Happie stared at her thoughtfully for an instant, then she burst out laughing, her face all wrinkling into fun-lines, and dimpling with one of those sudden changes of mood that made Happie so lovable.
"Why, neither did I, Gretta, now you speak of it!" she cried. "I think I got him out of stories. I guess I'm a goose."
Margery reappeared, unchanged by this letter at least, so Happie put menacing Robert Gaston out of her mind, and the Scollards talked tea room until their mother and Bob came home, when they talked it more than ever, and after dinner Ralph and Snigs came in, which multiplied the tea-room talk by two.
There were exciting days, tiresome days too, included in the next two weeks. Miss Bradbury hurried the preparations of the room in order to let the girls have some of the benefit of the holiday shopping-time.

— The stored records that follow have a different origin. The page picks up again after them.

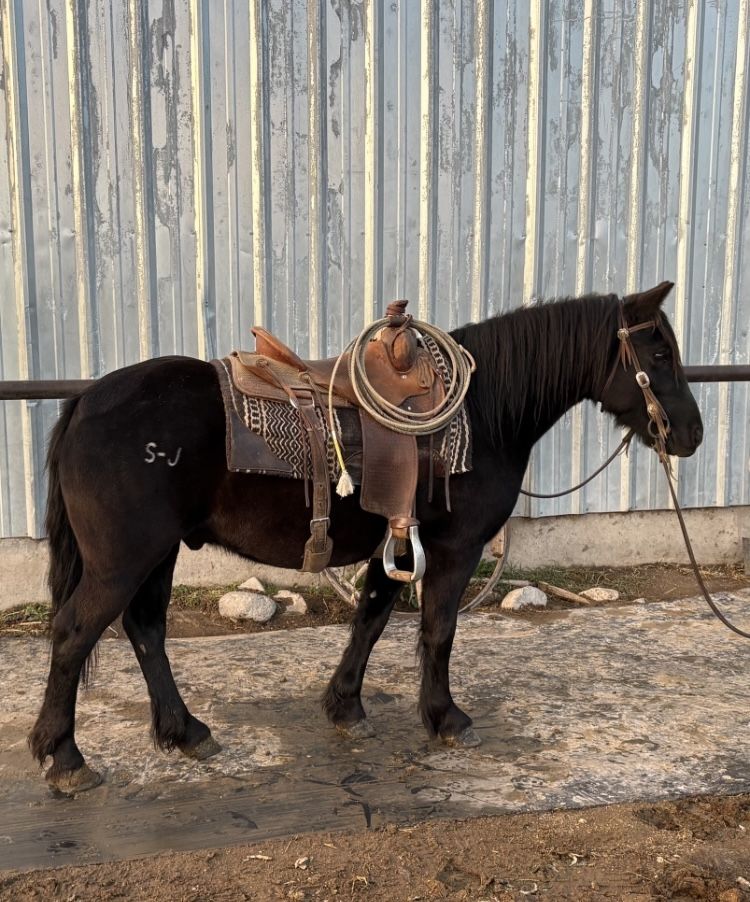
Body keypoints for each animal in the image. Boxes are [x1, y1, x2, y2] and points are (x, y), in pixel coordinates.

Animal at [28, 281, 703, 793]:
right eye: (659, 355)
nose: (692, 434)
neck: (484, 413)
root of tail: (85, 400)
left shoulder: (397, 544)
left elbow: (372, 618)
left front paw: (346, 707)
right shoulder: (455, 549)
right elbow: (438, 632)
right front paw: (445, 718)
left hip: (158, 552)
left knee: (145, 630)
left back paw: (185, 731)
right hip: (125, 557)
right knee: (75, 633)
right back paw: (65, 758)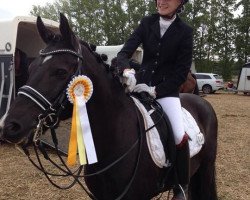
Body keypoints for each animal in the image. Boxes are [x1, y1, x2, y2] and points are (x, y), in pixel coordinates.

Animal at [0, 13, 218, 199]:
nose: (10, 126)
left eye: (60, 71)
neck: (112, 141)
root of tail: (202, 102)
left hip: (206, 169)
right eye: (30, 67)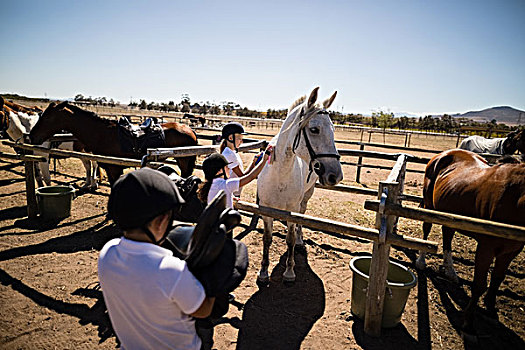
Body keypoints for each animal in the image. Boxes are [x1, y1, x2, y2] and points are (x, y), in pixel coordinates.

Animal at [30, 101, 199, 185]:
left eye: (47, 117)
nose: (32, 136)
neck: (101, 133)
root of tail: (189, 129)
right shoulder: (110, 167)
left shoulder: (114, 168)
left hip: (184, 162)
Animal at [255, 88, 344, 284]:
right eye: (314, 129)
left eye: (334, 130)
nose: (336, 176)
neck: (280, 174)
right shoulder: (266, 210)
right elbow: (267, 238)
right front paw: (263, 272)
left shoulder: (292, 210)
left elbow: (289, 239)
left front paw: (289, 271)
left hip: (306, 196)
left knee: (302, 216)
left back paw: (300, 240)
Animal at [416, 148, 520, 334]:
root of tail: (443, 154)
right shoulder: (486, 246)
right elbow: (479, 284)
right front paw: (468, 323)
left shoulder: (513, 250)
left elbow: (497, 278)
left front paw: (490, 309)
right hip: (429, 204)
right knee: (427, 228)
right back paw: (421, 262)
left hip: (449, 214)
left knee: (447, 236)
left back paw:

They were delightful days of selection of materials for hangings, picking out teacups, spoons, dear little chunky Japanese teapots, sugar bowls and cream jugs and pretty plates. They were made by the artistic Japanese in such good designs and colors that only when one turned them over and saw the quality of the ware did one realize that they were picked up on one of the tables at Mardine's where tempting Japanese knickknacks play a sort of progressive game of their own, from the fifteen cent table up to the dollar one, after which they retire to the shelves as winners.
The Patty-Pans undeniably suffered from neglect on the part of its good housekeepers, and Mrs. Scollard and Bob patiently accepted what Bob called "imitation dinners." The girls took turns in seeing after the tea room arrangements, until Gretta volunteered to let Margery and Happie both go while she looked after the housekeeping, and then it went better.